SERGEI: (Foreign language spoken)

WEXLER: Most people live their lives separately from the government, he says. What I've achieved, what my brother and my friends have achieved, we've achieved on our own. Sergei was typical of the crowd, which was packed with professionals - investment advisers, editors and software programmers. They were angry about corruption, angry about fraud in the December vote, and angry about their choice of names on tomorrow's ballot.

Analyst Lilia Shevtsova of the Moscow Carnegie Center says Putin has lost significant support in Moscow and St. Petersburg.

LILIA SHEVTSOVA: He has problems in the big cities with population over 500,000 people.

WEXLER: And Shevtsova has noticed something about the crowds showing up at street protests.

SHEVTSOVA: And I saw quite a few members of the former government, you know, of the Russian oligarchs, of the Russian representatives of the high administrative level. So there were quite a few people belonging to the official establishment.

WEXLER: Even setting aside the official establishment, Moscow holds a special place in Russia, as Boris Akunin explains. He's a bestselling writer of historical novels who has addressed the opposition rallies here.

BORIS AKUNIN: Russia, unlike United States, is a former empire, and everything important politically that happens in a former empire happens in the capital.

WEXLER: Akunin is convinced Putin cannot win a majority in Moscow in an honest vote. He and other celebrity activists formed a league of voters recently that will send thousands of citizens out to monitor the polls tomorrow. Martha Wexler, NPR News, Moscow.

LYDEN: I asked Boris Akunin if he thought this election could be seen as legitimate.

AKUNIN: Oh, absolutely not.

LYDEN: Why not?

AKUNIN: Well, first of all, because the candidates who oppose Putin, they were carefully selected. There is not one single candidate who could really win popular support. Then, the presidential campaign has been an absolute shame because all the TV channels were working as a part of propaganda machine of the Kremlin. There was no competition, absolutely. And now, we get signals from all over the country about how the falsifications during the day of the polls are being prepared. No, this is not going to be a fair election. That much is absolutely sure.

LYDEN: But it is widely regarded that Vladimir Putin remains very popular in Russia. And certainly, he is allied with a very powerful interest there. If he wins, what then for the opposition?

AKUNIN: By win, we mean that he will be elected, no doubt of that. He will be elected this Sunday. The question is whether society is going to accept this election as a legitimate one. He's going to be a weak president, an unpopular president. So I think that this movement will not stop until we get all of this. It may take time, but I would be really surprised if he manages to stay in the office until the end of his third term.

LYDEN: Now, his former finance minister has volunteered to mediate negotiations between opposition leaders like yourself and Vladimir Putin. Do you think all the members of the opposition - would you sit down with the newly re-elected president, Vladimir Putin?

AKUNIN: Of course, I can sit at the table with Mr. Putin and talk about different things. But it won't change anything. It won't mean anything. We want him to step down for us to have a real presidential elections. Russia will be a democratic country.

LYDEN: Russian writer Boris Akunin spoke to us from Moscow. Thank you very, very much for talking with us.

AKUNIN: Thank you.


LYDEN: So as just said, Russians head to the pole in just a few hours their time, and by the way, there's already a potent victory rally planned. This is NPR News.

LIST OF TASKS
A. Retype the part of the Moscow election transcript that opens with the words containing "WEXLER: Akunin is" and closes with "Oh, absolutely not.".
B. In the Moscow election transcript, where does analyst Lilia Shevtsova say Putin has lost significant support?
C. Summarize the Moscow election transcript in two sentences.

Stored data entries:
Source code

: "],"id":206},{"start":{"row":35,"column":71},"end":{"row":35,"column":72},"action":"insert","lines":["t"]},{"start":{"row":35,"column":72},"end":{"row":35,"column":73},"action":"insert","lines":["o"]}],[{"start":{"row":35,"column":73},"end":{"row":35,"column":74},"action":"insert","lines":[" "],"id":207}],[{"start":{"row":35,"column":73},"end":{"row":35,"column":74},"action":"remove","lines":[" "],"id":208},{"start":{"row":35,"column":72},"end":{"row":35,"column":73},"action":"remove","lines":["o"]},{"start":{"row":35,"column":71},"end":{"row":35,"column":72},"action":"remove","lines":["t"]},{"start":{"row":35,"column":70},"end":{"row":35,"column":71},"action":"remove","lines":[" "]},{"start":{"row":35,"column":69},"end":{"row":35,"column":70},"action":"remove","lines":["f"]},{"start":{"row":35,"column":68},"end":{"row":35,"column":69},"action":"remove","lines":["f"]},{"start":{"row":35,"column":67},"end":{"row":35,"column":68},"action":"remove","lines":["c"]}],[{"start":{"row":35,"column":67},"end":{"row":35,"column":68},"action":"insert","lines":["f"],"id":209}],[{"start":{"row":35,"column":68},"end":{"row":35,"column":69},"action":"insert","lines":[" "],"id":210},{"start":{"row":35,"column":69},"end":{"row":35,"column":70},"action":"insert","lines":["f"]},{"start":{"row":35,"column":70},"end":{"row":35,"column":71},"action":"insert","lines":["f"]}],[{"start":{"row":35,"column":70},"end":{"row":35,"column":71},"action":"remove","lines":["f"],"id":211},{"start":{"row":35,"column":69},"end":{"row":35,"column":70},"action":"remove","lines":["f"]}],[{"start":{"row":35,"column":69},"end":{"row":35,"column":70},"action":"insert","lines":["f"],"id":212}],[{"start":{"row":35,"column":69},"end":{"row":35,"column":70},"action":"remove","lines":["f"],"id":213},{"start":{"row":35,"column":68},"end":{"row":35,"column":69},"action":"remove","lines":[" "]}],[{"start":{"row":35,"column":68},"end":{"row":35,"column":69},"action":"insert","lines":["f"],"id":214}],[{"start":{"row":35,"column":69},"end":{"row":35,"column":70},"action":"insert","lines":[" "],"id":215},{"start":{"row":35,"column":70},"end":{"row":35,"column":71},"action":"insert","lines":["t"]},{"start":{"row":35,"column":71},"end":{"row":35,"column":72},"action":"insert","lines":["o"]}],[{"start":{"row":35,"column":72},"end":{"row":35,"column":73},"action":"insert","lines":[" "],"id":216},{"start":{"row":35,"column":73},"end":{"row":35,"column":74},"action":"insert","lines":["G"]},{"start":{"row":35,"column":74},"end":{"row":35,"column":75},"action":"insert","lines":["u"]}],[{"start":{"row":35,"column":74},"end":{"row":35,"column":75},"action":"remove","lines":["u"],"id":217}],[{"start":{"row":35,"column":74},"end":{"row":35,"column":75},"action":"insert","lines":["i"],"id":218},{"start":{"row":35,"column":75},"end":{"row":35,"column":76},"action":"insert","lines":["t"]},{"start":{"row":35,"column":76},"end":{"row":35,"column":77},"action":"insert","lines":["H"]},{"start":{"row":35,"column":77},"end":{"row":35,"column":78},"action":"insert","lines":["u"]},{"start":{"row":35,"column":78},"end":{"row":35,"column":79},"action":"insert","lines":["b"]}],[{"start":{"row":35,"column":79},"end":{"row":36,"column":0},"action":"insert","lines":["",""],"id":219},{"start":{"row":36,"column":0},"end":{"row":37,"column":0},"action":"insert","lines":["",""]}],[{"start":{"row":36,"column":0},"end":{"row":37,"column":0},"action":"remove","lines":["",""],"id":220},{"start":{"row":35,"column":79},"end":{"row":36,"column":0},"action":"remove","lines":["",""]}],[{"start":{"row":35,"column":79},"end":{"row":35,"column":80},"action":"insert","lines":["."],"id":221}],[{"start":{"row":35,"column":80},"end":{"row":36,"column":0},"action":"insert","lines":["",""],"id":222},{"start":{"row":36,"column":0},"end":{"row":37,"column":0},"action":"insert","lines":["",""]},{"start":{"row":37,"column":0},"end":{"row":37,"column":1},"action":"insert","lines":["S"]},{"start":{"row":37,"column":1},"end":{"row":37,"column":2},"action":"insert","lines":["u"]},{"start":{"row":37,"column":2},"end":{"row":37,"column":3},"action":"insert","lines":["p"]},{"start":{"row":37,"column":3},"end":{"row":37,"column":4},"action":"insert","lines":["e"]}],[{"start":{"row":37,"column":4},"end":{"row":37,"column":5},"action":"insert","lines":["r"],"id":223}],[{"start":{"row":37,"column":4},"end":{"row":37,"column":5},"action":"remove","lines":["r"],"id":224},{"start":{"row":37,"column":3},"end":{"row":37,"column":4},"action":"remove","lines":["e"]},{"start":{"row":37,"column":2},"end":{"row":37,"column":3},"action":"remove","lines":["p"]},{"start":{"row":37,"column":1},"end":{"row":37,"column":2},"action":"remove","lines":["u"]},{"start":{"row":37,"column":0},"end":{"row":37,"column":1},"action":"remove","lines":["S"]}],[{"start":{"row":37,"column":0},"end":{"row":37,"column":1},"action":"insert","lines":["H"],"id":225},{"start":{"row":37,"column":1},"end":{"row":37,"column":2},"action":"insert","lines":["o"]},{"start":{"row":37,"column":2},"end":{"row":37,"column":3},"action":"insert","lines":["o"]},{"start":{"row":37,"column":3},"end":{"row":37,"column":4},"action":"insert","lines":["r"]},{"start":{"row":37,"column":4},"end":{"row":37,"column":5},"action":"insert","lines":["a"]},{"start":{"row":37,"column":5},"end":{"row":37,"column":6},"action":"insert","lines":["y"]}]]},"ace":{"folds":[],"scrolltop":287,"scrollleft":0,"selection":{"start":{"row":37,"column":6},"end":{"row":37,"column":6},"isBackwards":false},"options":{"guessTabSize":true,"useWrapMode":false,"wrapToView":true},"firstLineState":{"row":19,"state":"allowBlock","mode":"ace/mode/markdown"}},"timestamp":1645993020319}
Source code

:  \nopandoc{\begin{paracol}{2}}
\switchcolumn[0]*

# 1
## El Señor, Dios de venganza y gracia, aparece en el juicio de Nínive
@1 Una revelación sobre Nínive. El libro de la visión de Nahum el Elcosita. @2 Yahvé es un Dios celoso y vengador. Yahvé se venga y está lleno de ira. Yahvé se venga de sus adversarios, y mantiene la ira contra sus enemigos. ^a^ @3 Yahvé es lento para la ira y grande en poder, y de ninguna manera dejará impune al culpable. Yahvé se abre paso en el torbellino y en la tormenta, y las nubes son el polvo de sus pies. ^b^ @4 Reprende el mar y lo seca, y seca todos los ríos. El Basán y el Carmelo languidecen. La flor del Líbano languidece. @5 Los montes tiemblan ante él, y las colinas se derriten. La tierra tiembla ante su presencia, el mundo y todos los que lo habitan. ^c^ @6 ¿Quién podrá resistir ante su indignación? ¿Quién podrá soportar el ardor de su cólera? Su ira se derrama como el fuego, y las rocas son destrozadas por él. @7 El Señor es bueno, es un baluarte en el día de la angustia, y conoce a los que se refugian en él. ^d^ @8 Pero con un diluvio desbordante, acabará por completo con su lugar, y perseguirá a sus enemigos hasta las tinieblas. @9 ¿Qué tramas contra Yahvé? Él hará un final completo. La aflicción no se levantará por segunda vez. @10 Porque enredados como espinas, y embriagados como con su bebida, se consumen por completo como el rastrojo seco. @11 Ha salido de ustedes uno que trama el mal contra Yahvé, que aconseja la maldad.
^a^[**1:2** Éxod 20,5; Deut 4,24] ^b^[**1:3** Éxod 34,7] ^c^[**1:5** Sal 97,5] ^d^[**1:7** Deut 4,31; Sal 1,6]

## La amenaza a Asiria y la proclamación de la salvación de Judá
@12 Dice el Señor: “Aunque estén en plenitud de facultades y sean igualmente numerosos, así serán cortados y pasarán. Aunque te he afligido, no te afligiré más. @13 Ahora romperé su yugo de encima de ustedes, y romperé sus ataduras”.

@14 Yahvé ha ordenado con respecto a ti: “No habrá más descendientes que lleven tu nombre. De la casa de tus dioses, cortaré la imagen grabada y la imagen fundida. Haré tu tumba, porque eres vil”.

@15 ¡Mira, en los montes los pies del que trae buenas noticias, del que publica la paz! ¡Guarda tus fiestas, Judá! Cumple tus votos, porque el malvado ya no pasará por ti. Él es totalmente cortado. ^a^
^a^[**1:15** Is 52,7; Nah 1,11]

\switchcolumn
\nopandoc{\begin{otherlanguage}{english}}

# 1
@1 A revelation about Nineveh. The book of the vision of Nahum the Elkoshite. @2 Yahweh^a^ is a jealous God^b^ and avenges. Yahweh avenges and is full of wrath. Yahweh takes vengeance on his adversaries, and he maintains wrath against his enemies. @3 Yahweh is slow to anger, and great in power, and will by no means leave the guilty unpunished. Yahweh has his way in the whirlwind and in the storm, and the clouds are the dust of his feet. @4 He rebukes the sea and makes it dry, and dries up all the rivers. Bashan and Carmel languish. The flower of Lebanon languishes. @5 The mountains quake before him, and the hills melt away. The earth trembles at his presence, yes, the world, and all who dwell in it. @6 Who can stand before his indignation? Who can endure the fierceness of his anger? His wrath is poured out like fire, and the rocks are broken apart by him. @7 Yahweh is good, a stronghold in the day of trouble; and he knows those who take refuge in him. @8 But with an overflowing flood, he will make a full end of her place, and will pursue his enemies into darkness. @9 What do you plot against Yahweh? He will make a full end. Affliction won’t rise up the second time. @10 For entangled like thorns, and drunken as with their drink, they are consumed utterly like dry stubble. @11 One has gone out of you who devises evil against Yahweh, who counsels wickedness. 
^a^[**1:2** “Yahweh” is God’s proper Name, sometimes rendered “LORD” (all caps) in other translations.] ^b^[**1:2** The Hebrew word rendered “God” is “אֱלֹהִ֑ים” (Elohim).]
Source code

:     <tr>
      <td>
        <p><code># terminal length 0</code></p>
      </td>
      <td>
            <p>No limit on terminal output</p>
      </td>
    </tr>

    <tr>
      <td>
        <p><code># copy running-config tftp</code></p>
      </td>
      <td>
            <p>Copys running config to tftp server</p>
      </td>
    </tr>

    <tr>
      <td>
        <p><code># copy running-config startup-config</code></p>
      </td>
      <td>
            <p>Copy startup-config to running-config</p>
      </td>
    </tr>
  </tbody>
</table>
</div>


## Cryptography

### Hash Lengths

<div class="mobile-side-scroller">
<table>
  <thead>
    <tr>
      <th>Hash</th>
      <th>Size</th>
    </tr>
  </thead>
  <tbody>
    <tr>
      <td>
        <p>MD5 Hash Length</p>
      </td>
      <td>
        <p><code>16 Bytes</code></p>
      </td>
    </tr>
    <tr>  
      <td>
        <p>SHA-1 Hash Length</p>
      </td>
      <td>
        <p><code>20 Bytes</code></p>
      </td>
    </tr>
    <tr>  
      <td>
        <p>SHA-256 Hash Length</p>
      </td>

ANSWER SECTION
A.
WEXLER: Akunin is convinced Putin cannot win a majority in Moscow in an honest vote. He and other celebrity activists formed a league of voters recently that will send thousands of citizens out to monitor the polls tomorrow. Martha Wexler, NPR News, Moscow.

LYDEN: I asked Boris Akunin if he thought this election could be seen as legitimate.

AKUNIN: Oh, absolutely not.

B. In Moscow and St. Petersburg.

C. Moscow protesters, many of them professionals, are angry about corruption, fraud in the December vote, and the names on the ballot, and analyst Lilia Shevtsova says Putin has lost significant support in Moscow and St. Petersburg. Writer Boris Akunin says the election will not be fair, expects Putin to be elected as a weak and unpopular president, and says the opposition wants him to step down so Russia can have real presidential elections.